Una ragazzaccia, ossia Valentina di Peek-a-booK!, mi ha invitata a partecipare alla Women Challenge 2013 che, in poche parole, consiste nel leggere libri scritti da donne. Mi piacciono le challenge, come forse si è già notato, e nel 2012 ho partecipato alla Urban Fantasy e Science Fiction Reading Challenge 2012 di Atelier dei libri, alla Sfida di letture A-Z che faccio ogni anno con la
comunità italiana dei bookcorsari e alla Challenge di Goodreads sul totale di libri letti. Le ho perse tutte e tre perché non solo non faccio mai caso a ciò che leggo, dato che vado a sentimento, ma anche perché ho fissato un "goal" troppo alto con Goodreads senza considerare che, lavorando, avrei avuto diverso tempo a disposizione in meno rispetto agli anni impiegati a portare avanti il duro fancazzismo da universitaria.
Quindi, perché non mettermi di nuovo alla prova? ^^
La Women Challenge 2013 è semplice e le regole sono poche:

-chiunque può partecipare;

-non è necessario avere un blog per partecipare. Per maggiori informazioni vi rimando al post originale di Valentina: http://www.peekabook.it/2012/12/2013-women-challenge.html
 è permessa la lettura di audiolibri, e-books, libri "normali" e riletture;
-per i blogger: crea un post di iscrizione (tipo questo che ho scritto io) e posta il link sul linky che trovi in fondo al post di Valentina;
la sfida durerà dal 1 gennaio 2013 al 31 dicembre 2013.


Decidete il livello al quale puntate, quindi il goal che vi prefiggete e... Non vi resta che partecipare!

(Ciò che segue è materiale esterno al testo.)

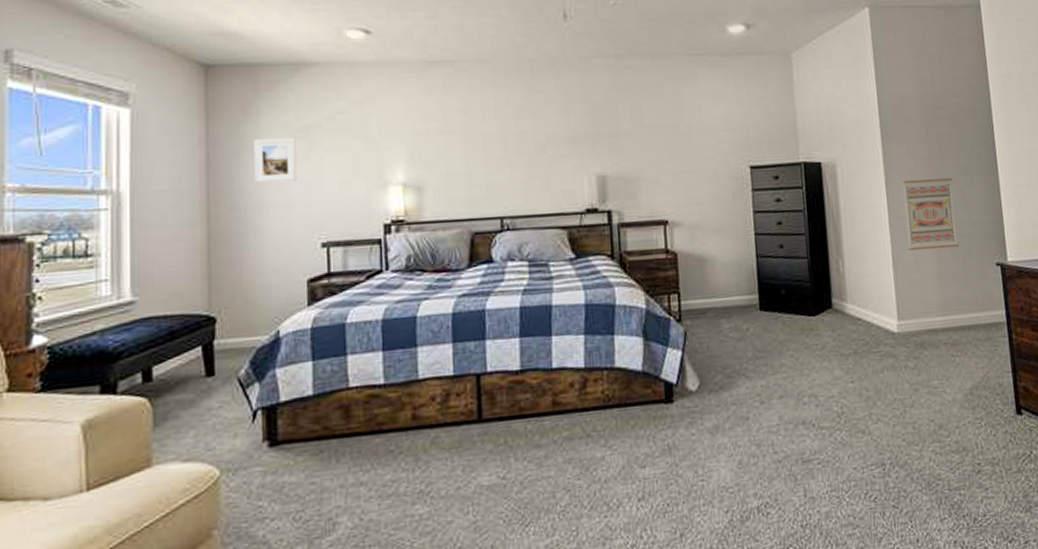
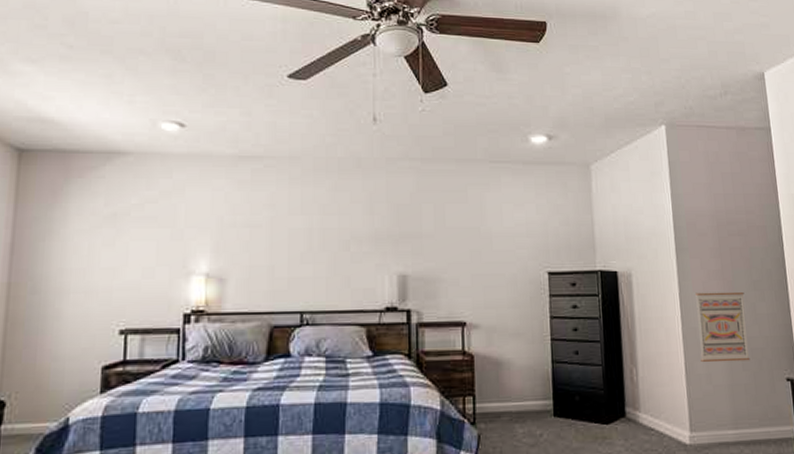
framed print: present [254,138,297,184] -> none [58,224,103,268]

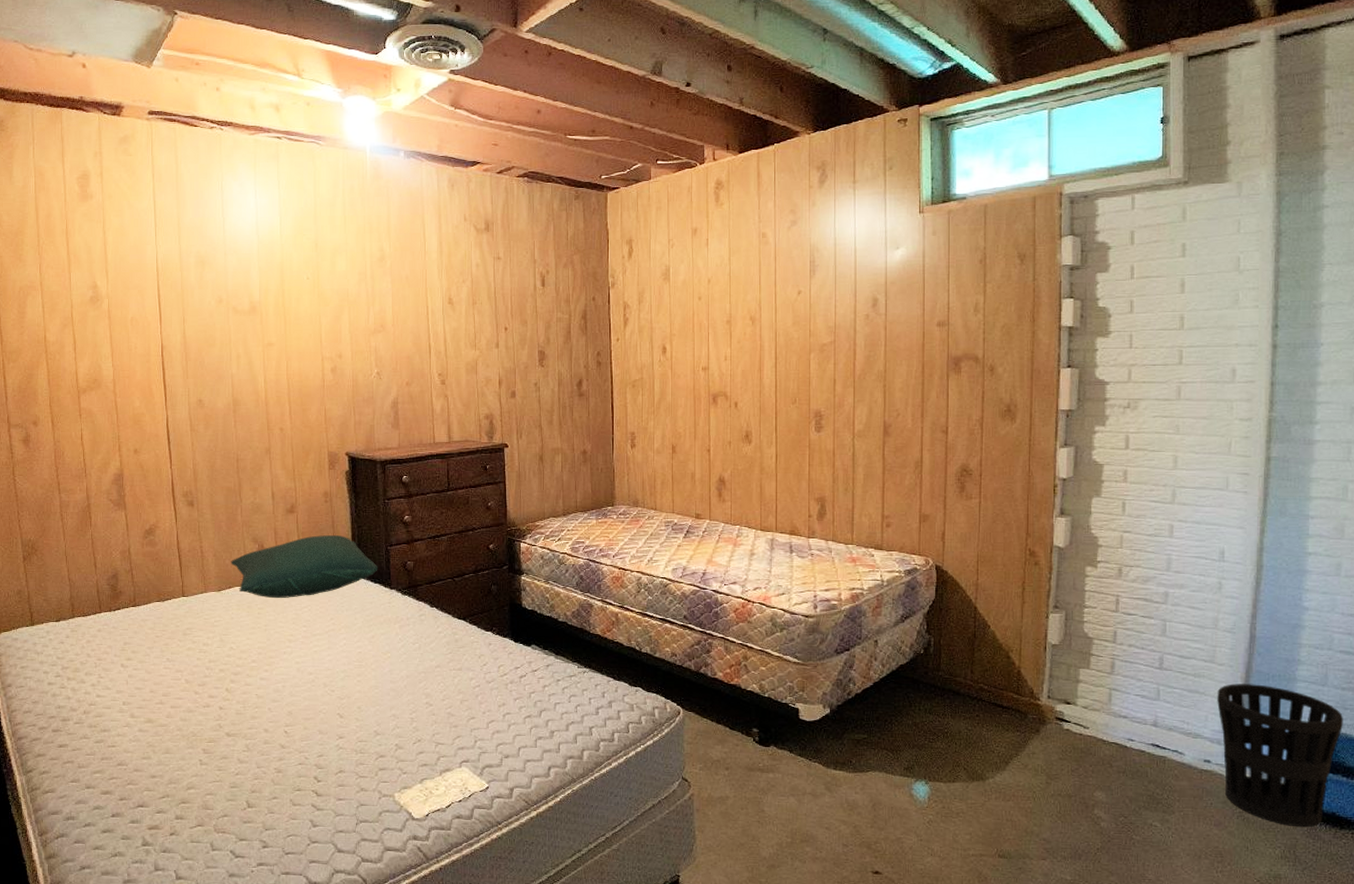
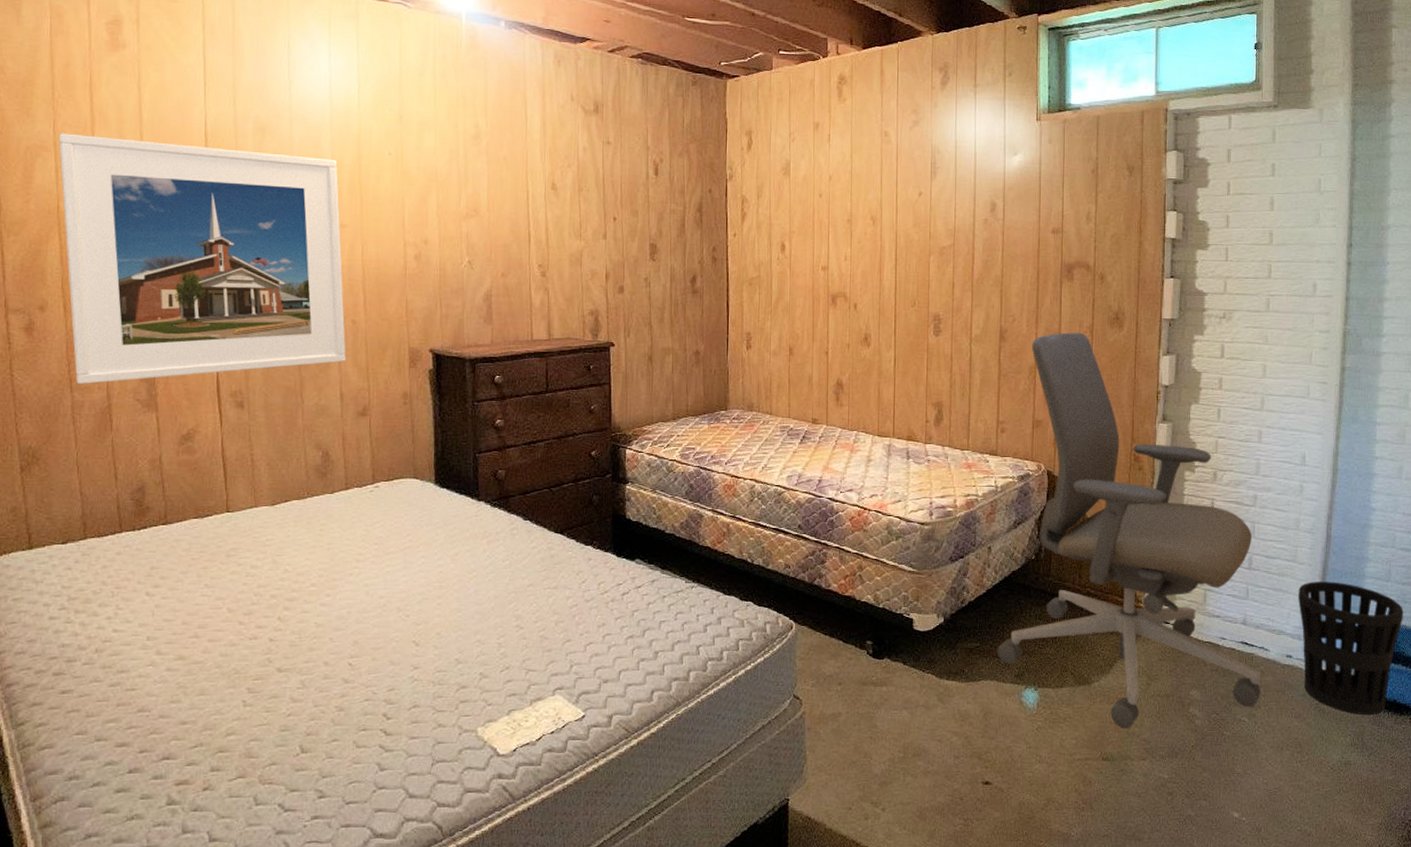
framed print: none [44,274,276,486] -> present [58,133,346,384]
pillow: present [231,535,378,599] -> none [288,441,465,513]
office chair: none [885,426,1176,827] -> present [997,332,1262,729]

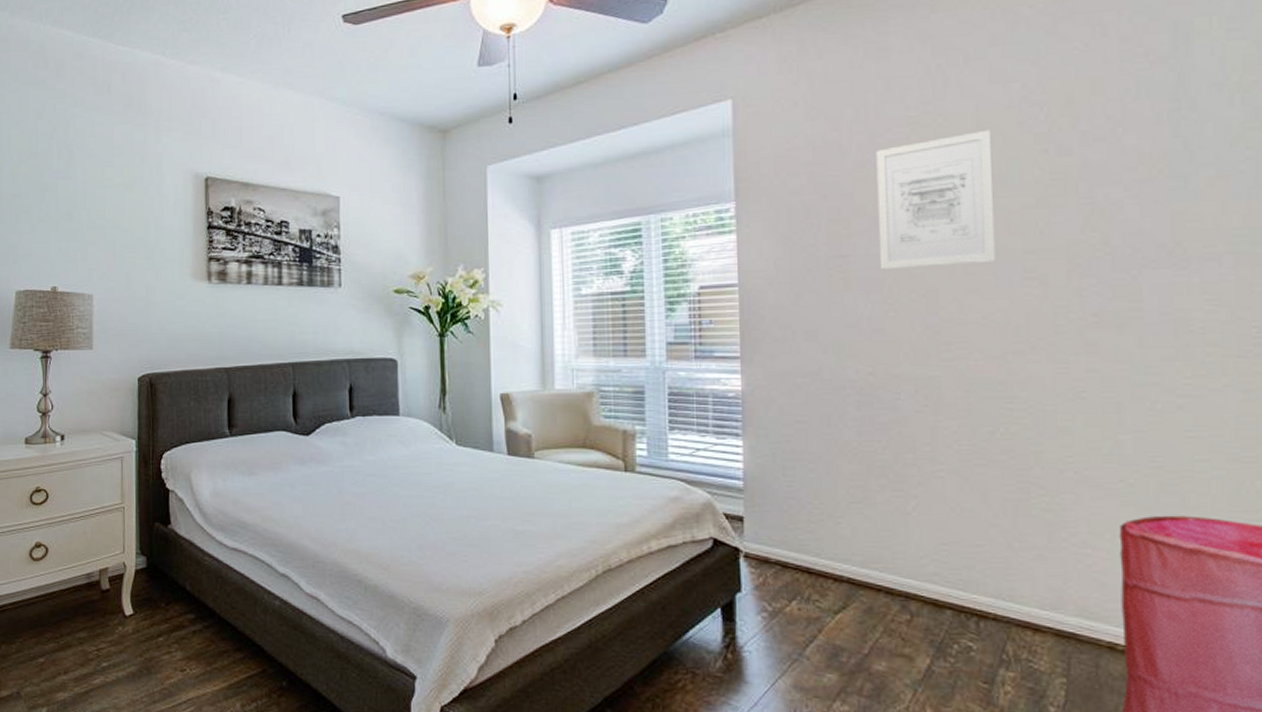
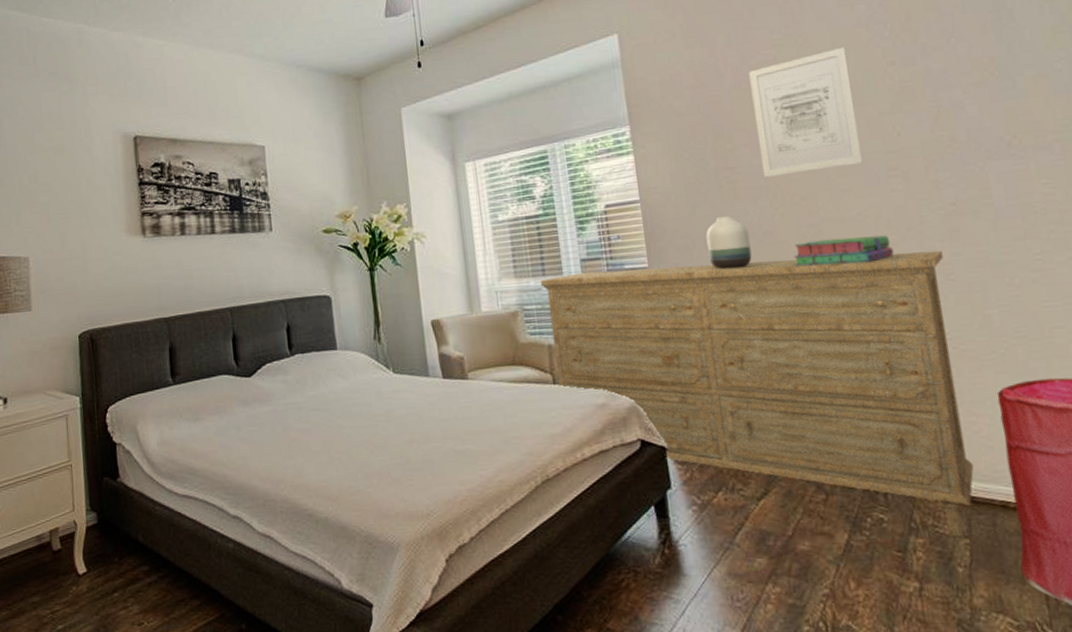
dresser: none [620,356,1082,677] -> present [540,250,974,538]
vase: none [808,309,857,366] -> present [706,216,752,269]
stack of books: none [905,342,1019,372] -> present [794,235,894,267]

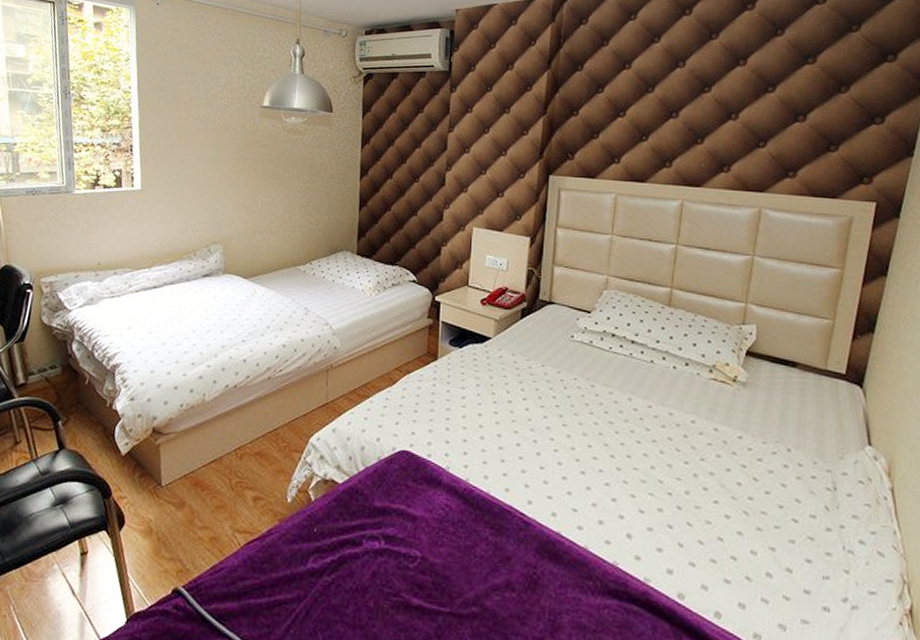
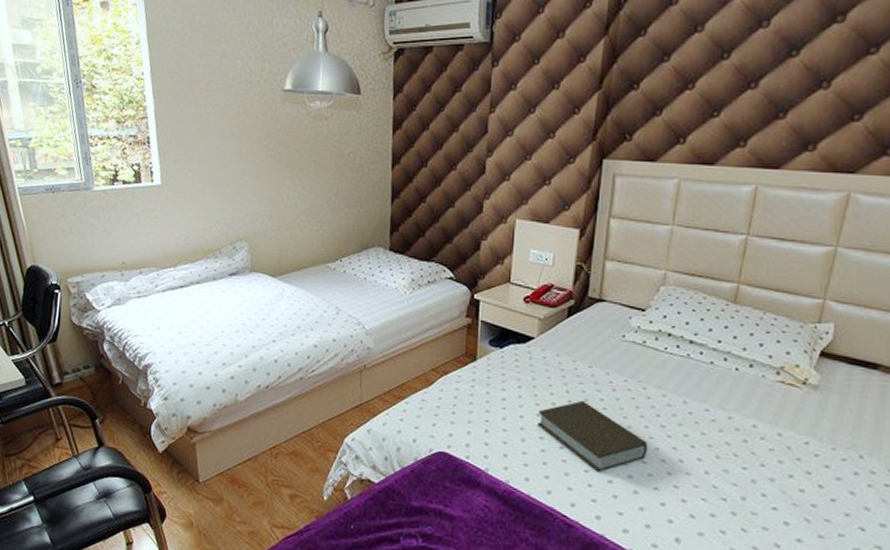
book: none [496,398,598,469] -> present [538,400,648,473]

Livello 1: BABY GIRL - leggi da 1 a 5 libri scritti da un'autrice donna 
Livello 2: GIRLS POWER - leggi da 6 a 10 libri scritti da un'autrice donna 
Livello 3: SUPER GIRL - leggi da 11 a 15 libri scritti da un'autrice donna 
Livello 4: WONDER WOMAN - leggi più di 16 libri scritti da un'autrice donna

Io mi colloco al livello 3, meglio non puntare troppo in alto. Allora, partecipate anche voi?